Is Your Credit Score Preventing You From Getting a Job?

Unemployment rates continue to soar in America. The job competition is rough and employers are able to take their time and evaluate their new hires with increasing scrutiny. Some companies are basing their search for the right candidates on more than just resumes and qualifications. They are also reviewing individual's credit report.

Your credit report is a map of your financial history. It is an indicator of how well you have managed your debt and your financial responsibilities. Some employers also see it as an indication of your character and work ethic. If you have defaulted loans and unpaid credit accounts, employers may fear that you will ignore the important duties of your job as well. Several employers even review their employees' credit reports when it comes time to evaluate someone for a promotion and or a raise. So what can you do?

You first need to know where you stand. Checking your credit report is free and it only takes a few minutes. By thoroughly reviewing your report you can identify any problematic areas or errors that may be negatively affecting your credit score. If you find mistakes on your report, don't worry. They are very common and can be easily removed. Contact the credit reporting agency and find out what steps you need to take or documentation you need to provide to have the inaccurate information removed.

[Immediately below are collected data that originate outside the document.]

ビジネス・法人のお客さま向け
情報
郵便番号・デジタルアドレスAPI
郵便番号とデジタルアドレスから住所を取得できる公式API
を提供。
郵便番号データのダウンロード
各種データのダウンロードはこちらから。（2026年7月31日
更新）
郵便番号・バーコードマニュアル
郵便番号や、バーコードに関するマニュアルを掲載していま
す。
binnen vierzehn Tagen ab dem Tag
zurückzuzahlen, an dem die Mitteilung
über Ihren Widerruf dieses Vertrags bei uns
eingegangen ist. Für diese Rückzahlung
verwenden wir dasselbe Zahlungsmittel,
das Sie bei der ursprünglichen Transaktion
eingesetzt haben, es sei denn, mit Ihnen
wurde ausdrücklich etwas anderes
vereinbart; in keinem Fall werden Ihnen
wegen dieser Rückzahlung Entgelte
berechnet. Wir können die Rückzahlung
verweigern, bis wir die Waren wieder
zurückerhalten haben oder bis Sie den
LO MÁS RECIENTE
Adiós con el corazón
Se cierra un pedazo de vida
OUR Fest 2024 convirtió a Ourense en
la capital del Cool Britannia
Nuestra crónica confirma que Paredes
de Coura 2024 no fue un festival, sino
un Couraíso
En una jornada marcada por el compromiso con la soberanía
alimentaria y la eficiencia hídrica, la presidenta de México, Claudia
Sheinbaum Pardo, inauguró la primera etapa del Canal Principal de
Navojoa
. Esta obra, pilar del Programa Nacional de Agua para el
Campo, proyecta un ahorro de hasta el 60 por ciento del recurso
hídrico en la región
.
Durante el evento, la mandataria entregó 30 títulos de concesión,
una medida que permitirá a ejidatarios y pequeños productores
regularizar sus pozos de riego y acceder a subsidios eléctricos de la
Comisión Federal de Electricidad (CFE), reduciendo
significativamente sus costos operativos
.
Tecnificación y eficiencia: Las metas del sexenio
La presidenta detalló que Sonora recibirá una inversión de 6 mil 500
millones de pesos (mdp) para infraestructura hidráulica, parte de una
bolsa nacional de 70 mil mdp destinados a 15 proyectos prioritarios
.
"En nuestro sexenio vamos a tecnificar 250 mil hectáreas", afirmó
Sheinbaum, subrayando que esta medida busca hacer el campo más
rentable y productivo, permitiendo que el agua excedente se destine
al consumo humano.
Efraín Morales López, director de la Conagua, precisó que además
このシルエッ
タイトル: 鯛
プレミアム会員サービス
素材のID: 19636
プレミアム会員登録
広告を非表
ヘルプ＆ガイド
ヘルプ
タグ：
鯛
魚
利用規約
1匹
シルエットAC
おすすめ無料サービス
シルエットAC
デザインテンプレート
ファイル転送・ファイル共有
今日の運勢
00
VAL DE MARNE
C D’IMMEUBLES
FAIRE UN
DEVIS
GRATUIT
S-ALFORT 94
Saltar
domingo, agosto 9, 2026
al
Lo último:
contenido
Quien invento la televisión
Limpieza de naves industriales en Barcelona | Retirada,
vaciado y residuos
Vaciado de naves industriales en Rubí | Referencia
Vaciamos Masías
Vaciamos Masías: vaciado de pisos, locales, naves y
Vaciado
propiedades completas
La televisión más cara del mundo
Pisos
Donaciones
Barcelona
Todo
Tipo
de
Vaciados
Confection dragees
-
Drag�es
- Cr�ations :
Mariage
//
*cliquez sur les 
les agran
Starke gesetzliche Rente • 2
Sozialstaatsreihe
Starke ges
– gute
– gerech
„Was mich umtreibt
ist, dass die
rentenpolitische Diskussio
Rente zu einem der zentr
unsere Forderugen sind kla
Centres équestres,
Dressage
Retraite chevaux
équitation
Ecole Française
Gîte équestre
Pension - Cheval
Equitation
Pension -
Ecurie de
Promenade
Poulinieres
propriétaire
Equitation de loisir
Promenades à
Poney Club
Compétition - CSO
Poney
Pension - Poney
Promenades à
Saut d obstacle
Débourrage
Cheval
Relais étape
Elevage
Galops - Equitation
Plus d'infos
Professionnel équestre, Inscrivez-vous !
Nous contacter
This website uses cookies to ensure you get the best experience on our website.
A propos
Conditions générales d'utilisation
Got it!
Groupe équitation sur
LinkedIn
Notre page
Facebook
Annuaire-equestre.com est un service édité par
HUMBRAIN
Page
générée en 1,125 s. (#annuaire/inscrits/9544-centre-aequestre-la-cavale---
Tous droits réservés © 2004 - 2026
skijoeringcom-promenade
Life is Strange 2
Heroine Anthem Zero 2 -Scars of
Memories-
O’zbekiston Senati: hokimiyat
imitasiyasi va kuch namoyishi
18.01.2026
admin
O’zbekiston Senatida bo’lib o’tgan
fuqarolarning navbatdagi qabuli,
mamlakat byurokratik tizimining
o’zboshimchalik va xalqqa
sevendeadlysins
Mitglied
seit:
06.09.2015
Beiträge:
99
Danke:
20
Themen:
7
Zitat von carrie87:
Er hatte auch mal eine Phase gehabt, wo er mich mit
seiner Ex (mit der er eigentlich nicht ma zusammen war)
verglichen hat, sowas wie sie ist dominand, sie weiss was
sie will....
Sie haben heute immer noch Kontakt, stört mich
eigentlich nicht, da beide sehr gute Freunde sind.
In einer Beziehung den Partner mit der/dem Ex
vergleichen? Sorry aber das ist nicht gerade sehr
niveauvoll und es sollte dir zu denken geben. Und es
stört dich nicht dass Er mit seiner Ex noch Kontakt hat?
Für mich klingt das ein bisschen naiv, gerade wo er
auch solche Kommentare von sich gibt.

If you have negative areas on your credit report that may raise a red flag to potential employers you should take immediate steps to rectify those situations. Try and pay down maxed out debts and start paying on any defaulted loans. If a potential employer asks you to sign paperwork allowing them to review your credit report you may want to make mention in your interview process of the hardships that caused you to fall behind in the first place. Perhaps extended periods of job loss or unexpected medical expenses are to blame. By briefly discussing that in your interview you can give the employer some insight on your unique situation.